Treasury yields shot higher after the closely watched US jobs report showed employers added 528,000 jobs in July, more than double the 250,000 expected by economists and up sharply from 398,000 in June.

The two-year Treasury yield, which is sensitive to monetary policy expectations, surged more than 0.2 percentage points to 3.26 per cent — a sharp jump for a market that typically moves in small increments. Longer-dated bonds came under more subdued pressure.

Meanwhile, the S&P 500 fell 0.6 per cent by the afternoon as traders worried about the prospect of further hawkish rate rises from the Fed.

“The narrative is going to be that it’s come in way too hot, the Fed is right, and the markets were wrong,” said Jim Paulsen, chief investment strategist of The Leuthold Group. “I think it’s a muted response . . . on the stock and bond market relative to the emotion generated by the headline numbers.”
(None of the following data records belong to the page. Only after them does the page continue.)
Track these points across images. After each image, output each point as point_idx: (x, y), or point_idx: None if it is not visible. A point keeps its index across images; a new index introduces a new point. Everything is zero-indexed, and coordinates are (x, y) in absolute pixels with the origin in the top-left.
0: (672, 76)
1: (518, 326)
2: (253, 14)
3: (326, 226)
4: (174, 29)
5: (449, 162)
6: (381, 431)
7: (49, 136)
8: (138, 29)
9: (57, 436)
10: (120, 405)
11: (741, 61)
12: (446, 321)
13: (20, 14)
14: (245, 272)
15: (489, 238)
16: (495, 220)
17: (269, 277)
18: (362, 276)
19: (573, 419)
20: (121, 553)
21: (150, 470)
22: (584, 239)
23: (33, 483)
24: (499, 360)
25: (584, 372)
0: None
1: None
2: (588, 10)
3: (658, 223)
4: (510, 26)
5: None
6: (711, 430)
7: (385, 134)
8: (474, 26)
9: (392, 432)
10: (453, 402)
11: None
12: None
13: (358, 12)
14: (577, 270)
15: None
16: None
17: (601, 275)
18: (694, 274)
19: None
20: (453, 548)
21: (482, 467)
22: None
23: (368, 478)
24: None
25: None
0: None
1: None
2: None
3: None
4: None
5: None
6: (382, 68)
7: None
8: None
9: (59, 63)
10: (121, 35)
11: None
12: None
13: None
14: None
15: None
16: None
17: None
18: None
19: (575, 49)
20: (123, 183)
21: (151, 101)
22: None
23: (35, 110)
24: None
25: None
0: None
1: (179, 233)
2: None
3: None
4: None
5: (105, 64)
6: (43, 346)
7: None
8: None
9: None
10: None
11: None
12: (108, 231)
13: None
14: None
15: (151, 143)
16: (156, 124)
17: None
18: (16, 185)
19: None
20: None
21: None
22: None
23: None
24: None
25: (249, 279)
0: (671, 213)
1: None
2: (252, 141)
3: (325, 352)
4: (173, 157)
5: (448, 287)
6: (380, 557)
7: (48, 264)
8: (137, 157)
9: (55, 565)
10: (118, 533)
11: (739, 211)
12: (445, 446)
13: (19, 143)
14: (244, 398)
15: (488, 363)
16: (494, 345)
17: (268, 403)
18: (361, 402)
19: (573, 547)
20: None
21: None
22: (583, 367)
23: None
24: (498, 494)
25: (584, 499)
Trading in federal funds futures now shows that markets are expecting the Fed’s main interest rate to hit 3.64 per cent in February 2023, from an estimate of 3.42 per cent in the previous session. The federal funds rate currently stands at a range of 2.25 to 2.50 per cent.

The strong jobs data, which also showed the unemployment rate ticking down, pushed back against concerns that the world’s biggest economy may be headed for a recession. It could also give the Fed impetus to continue with its rapid increases, after it pushed borrowing costs higher by 0.75 percentage points in both June and July.

“The unexpected acceleration in non-farm payroll growth in July, together with the further decline in the unemployment rate and the renewed pick-up in wage pressure, make a mockery of claims that the economy is on the brink of recession,” said Michael Pearce, economist at Capital Economics, who added that “all the details [of the report] appear to support continued aggressive rate hikes from the Fed”.

The US dollar followed Treasury yields higher on Friday, with an index tracking the currency against half a dozen peers up almost 1 per cent. The pound and euro each dipped about 0.7 per cent, while the Japanese yen tumbled about 1.8 per cent.

In equities European stocks fell, with the regional Stoxx 600 closed down 0.8 per cent, after gains for Asian shares, with Hong Kong’s Hang Seng index up 0.1 per cent.